How many unpaired electrons are in Sm where z= 62 write the electrons configuration of +3 ion
In a neutral Sm atom (Z = 62), the electron configuration is:
1s^2 2s^2 2p^6 3s^2 3p^6 4s^2 3d^10 4p^6 5s^2 4d^10 5p^6 6s^2 4f^6 5d^0 6p^0
To determine the number of unpaired electrons, we need to consider the last electron added, which is the 4f^6 electron. The 4f sublevel can hold a maximum of 14 electrons, so there are 8 electrons already paired up in the 4f orbital.
Thus, there are 6 unpaired electrons in a neutral Sm atom (Z = 62).
To write the electron configuration of the +3 ion, we remove 3 electrons from the neutral atom. Removing electrons from the outermost (highest energy) shell first, we will remove the 6s^2 electrons and one 4f^6 electron.
Therefore, the electron configuration of the Sm+3 ion is:
1s^2 2s^2 2p^6 3s^2 3p^6 4s^2 3d^10 4p^6 5s^2 4d^10 5p^6 4f^5
The alloy SmCo5 forms a permanent magnet because both samarium and cobalt have unpaired electrons. a)How many unpaired electrons are in Sm where z= 62 b)write the electrons configuration of +3 ion
a) In a Sm atom (Z = 62), the electron configuration is:
1s^2 2s^2 2p^6 3s^2 3p^6 4s^2 3d^10 4p^6 5s^2 4d^10 5p^6 6s^2 4f^6 5d^0 6p^0
To determine the number of unpaired electrons, we need to consider the last electron added, which is the 4f^6 electron. The 4f sublevel can hold a maximum of 14 electrons, so there are 8 electrons already paired up in the 4f orbital.

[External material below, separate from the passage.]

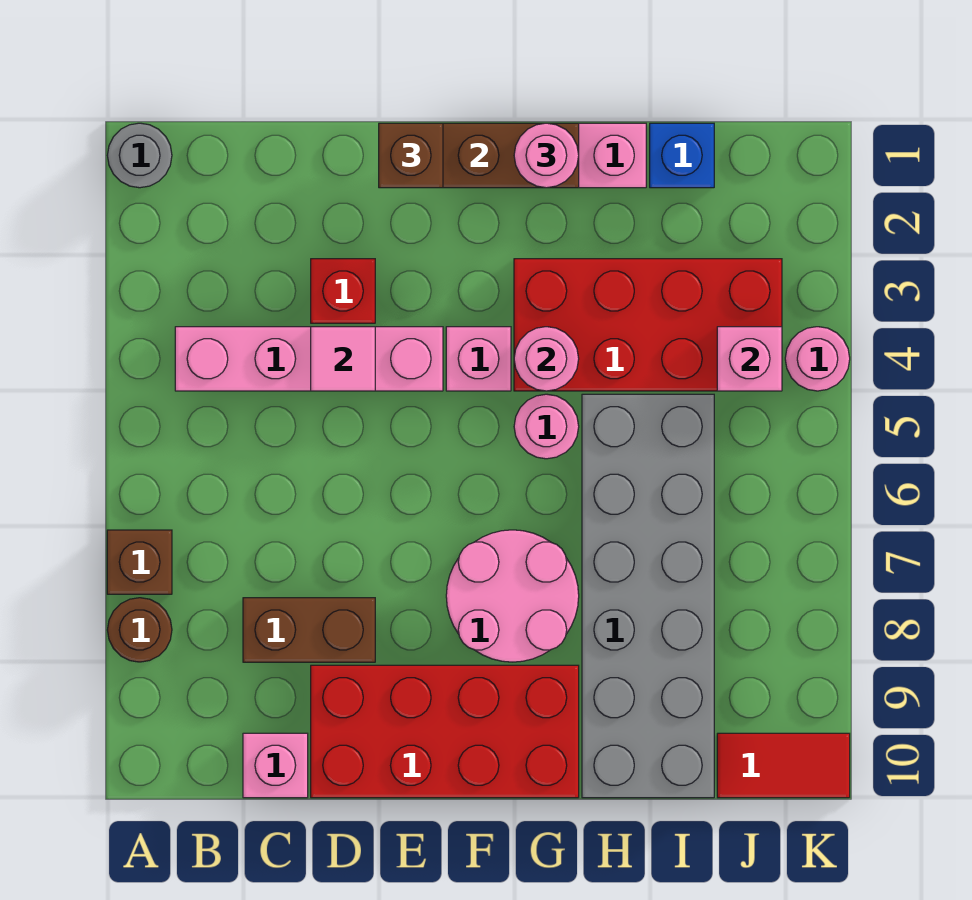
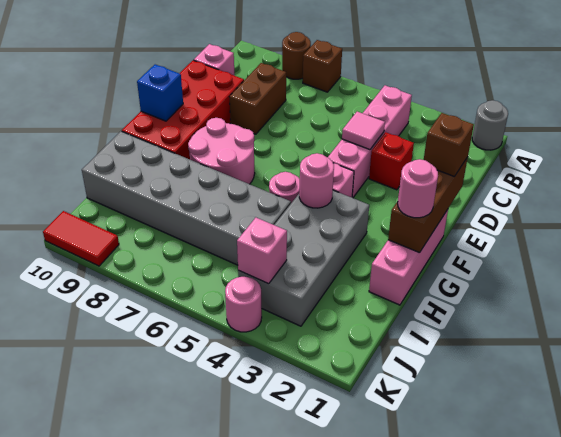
red 2x4 brick [514,259,782,391] -> grey 2x4 brick [238,190,369,326]
blue 1x1 brick [650,123,714,188] -> blue 1x1 brick moved to [137,64,183,121]
red 1x2 tile [717,733,850,798] -> red 1x2 tile turned to [43,211,119,266]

Thus, there are 6 unpaired electrons in a Sm atom (Z = 62).
b) To write the electron configuration of the +3 ion, we remove 3 electrons from the neutral atom. Removing electrons from the outermost (highest energy) shell first, we will remove the 6s^2 electrons and one 4f^6 electron.
Therefore, the electron configuration of the Sm+3 ion is:
1s^2 2s^2 2p^6 3s^2 3p^6 4s^2 3d^10 4p^6 5s^2 4d^10 5p^6 4f^5
To determine the number of unpaired electrons in Sm (atomic number 62), we need to find its electron configuration.
The electron configuration of an atom can be determined by following the Aufbau principle, which states that electrons occupy the lowest energy levels first before filling higher levels. The electron configuration of Sm is:
1s^2 2s^2 2p^6 3s^2 3p^6 4s^2 3d^10 4p^6 5s^2 4d^10 5p^6 6s^2 4f^6 5d^0
To determine the electron configuration of the +3 ion, we need to remove three electrons from the outermost shell (6s^2) first since the Sm ion has a +3 charge.
Therefore, the electron configuration of Sm+3 ion is:
1s^2 2s^2 2p^6 3s^2 3p^6 4s^2 3d^10 4p^6 5s^2 4d^10 5p^6 4f^6 5d^0
Now, to determine the number of unpaired electrons in the Sm+3 ion, we need to look at the last partially filled subshell. In this case, it is the 4f subshell with 6 electrons.
Since the 4f subshell can hold a total of 14 electrons, and there are only 6 electrons in it, we can deduce that all 6 electrons are paired. Therefore, there are no unpaired electrons in the Sm+3 ion.